| DOCUMENT SECTION |
□ □ □ □ □ □ □

The embedding extraction is served from Vertex AI. Please enable that at your Cloud Console or run `gcloud services enable aiplatform.googleapis.com --project {your_project}`.

Use of the API requires allowlisting. Please follow the Prerequisite section in https://docs.google.com/document/d/1UdJSN3I1XfF97g1Ocukse89eaMSksVXGzfFjximPKgs/edit#heading=h.d8qh4jlew6dg to get allowlisted.

In [2]:
import base64
from google.cloud import storage
from google.cloud import aiplatform
from google.protobuf import struct_pb2
import sys
import time
import typing

PROJECT_ID = 'gen-ai-demo-davemorris-2023' # @param {type: "string"}

# Inspired from https://stackoverflow.com/questions/34269772/type-hints-in-namedtuple.
class EmbeddingResponse(typing.NamedTuple):
  text_embedding: typing.Sequence[float]
  image_embedding: typing.Sequence[float]

class EmbeddingPredictionClient:
  """Wrapper around Prediction Service Client."""
  def __init__(self, project : str,
    location : str = "us-central1",
    api_regional_endpoint: str = "us-central1-aiplatform.googleapis.com"):
    client_options = {"api_endpoint": api_regional_endpoint}
    # Initialize client that will be used to create and send requests.
    # This client only needs to be created once, and can be reused for multiple requests.
    self.client = aiplatform.gapic.PredictionServiceClient(client_options=client_options)
    self.location = location
    self.project = project

  def get_embedding(self, text : str = None, image_bytes : bytes = None):
    if not text and not image_bytes:
      raise ValueError('At least one of text or image_bytes must be specified.')

    instance = struct_pb2.Struct()

□ □ □ □ □ □ □

Dataset excerpts

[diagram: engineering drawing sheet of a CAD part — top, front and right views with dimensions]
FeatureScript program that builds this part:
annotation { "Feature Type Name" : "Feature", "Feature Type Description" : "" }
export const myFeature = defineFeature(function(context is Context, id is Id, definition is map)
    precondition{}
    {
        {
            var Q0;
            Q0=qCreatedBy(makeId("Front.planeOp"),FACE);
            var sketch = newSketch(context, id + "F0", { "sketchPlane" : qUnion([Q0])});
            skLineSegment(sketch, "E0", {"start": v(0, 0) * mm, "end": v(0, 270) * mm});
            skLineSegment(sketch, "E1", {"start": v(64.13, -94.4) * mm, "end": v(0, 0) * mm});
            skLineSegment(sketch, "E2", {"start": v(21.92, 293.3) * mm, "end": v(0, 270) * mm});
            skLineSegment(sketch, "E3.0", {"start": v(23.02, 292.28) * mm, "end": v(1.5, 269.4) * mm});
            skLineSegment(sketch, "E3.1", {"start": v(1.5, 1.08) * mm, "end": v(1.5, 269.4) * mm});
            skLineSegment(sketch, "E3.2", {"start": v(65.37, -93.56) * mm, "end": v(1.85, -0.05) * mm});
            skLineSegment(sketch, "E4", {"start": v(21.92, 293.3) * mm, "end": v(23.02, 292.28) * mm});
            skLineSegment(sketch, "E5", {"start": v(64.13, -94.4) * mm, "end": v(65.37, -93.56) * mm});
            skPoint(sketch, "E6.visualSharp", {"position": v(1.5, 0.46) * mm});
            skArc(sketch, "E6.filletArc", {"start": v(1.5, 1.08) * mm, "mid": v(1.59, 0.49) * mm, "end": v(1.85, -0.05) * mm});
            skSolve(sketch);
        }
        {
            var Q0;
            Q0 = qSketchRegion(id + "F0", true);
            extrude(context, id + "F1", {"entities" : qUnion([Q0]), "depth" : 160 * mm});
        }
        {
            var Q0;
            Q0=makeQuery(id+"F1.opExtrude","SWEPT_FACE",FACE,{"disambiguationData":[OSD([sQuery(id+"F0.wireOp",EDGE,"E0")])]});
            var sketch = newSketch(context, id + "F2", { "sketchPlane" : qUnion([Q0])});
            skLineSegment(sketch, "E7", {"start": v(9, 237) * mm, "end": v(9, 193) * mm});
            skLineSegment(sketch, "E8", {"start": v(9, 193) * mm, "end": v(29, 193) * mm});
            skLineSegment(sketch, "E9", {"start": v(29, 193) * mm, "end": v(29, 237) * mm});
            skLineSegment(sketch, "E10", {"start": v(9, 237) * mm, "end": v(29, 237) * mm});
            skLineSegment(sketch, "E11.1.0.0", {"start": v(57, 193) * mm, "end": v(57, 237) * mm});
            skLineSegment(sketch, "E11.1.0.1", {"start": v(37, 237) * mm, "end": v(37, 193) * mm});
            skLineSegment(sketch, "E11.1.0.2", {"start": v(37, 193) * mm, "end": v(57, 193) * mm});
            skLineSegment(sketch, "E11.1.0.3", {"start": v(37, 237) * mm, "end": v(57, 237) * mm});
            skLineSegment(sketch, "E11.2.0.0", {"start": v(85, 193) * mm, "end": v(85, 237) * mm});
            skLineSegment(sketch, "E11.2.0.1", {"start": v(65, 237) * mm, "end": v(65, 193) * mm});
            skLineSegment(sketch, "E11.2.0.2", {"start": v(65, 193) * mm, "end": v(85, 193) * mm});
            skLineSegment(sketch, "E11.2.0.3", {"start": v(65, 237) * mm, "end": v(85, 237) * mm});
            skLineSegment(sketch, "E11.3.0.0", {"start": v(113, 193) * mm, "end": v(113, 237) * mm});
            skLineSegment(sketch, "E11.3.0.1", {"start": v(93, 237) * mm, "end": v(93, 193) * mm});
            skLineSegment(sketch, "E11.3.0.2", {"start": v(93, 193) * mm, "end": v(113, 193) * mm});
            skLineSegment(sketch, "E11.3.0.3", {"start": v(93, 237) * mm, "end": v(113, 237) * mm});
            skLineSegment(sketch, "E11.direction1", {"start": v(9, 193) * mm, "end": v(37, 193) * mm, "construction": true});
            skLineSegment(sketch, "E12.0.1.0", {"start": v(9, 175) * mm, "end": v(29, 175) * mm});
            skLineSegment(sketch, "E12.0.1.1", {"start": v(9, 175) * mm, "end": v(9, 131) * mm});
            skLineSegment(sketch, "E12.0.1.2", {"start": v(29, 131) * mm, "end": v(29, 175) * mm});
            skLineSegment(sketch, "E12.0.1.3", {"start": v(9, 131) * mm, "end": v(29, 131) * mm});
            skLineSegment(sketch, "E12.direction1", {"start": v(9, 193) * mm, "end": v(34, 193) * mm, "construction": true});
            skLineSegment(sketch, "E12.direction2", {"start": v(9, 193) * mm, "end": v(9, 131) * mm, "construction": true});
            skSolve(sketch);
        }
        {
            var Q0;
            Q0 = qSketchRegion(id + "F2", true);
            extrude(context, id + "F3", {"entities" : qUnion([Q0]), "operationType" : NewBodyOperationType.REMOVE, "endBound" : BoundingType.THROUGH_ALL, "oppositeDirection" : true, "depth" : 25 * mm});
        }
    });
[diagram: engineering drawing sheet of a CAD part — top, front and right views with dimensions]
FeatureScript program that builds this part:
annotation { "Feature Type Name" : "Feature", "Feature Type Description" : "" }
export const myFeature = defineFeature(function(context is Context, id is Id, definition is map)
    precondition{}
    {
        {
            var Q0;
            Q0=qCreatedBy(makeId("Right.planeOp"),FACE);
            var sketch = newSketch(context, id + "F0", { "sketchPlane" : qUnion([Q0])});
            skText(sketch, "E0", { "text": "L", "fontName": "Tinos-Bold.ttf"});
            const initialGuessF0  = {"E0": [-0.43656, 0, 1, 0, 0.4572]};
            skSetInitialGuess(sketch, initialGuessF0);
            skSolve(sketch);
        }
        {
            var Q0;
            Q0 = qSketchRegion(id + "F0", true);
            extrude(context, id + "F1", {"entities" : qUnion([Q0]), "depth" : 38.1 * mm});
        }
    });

□ □ □ □ □ □ □

| REQUIRED WORK |
1) Answer these questions about the text on Vertex AI embeddings:
(a) What gcloud command does it give for enabling the service?
(b) What default location does the EmbeddingPredictionClient constructor use?
(c) What value is assigned to PROJECT_ID?
2) Lay out the design file entries as a JSON list of strings, one string per line, starting at the first line of the entries and ending at the line containing "v(1.5, 0.46) *", with both ends included. Leave out blank lines.

| ANSWERS PROVIDED |
1)
(a) `gcloud services enable aiplatform.googleapis.com --project {your_project}`
(b) "us-central1"
(c) 'gen-ai-demo-davemorris-2023'

2)
[
  "[diagram: engineering drawing sheet of a CAD part — top, front and right views with dimensions]",
  "FeatureScript program that builds this part:",
  "annotation { \"Feature Type Name\" : \"Feature\", \"Feature Type Description\" : \"\" }",
  "export const myFeature = defineFeature(function(context is Context, id is Id, definition is map)",
  "    precondition{}",
  "    {",
  "        {",
  "            var Q0;",
  "            Q0=qCreatedBy(makeId(\"Front.planeOp\"),FACE);",
  "            var sketch = newSketch(context, id + \"F0\", { \"sketchPlane\" : qUnion([Q0])});",
  "            skLineSegment(sketch, \"E0\", {\"start\": v(0, 0) * mm, \"end\": v(0, 270) * mm});",
  "            skLineSegment(sketch, \"E1\", {\"start\": v(64.13, -94.4) * mm, \"end\": v(0, 0) * mm});",
  "            skLineSegment(sketch, \"E2\", {\"start\": v(21.92, 293.3) * mm, \"end\": v(0, 270) * mm});",
  "            skLineSegment(sketch, \"E3.0\", {\"start\": v(23.02, 292.28) * mm, \"end\": v(1.5, 269.4) * mm});",
  "            skLineSegment(sketch, \"E3.1\", {\"start\": v(1.5, 1.08) * mm, \"end\": v(1.5, 269.4) * mm});",
  "            skLineSegment(sketch, \"E3.2\", {\"start\": v(65.37, -93.56) * mm, \"end\": v(1.85, -0.05) * mm});",
  "            skLineSegment(sketch, \"E4\", {\"start\": v(21.92, 293.3) * mm, \"end\": v(23.02, 292.28) * mm});",
  "            skLineSegment(sketch, \"E5\", {\"start\": v(64.13, -94.4) * mm, \"end\": v(65.37, -93.56) * mm});",
  "            skPoint(sketch, \"E6.visualSharp\", {\"position\": v(1.5, 0.46) * mm});"
]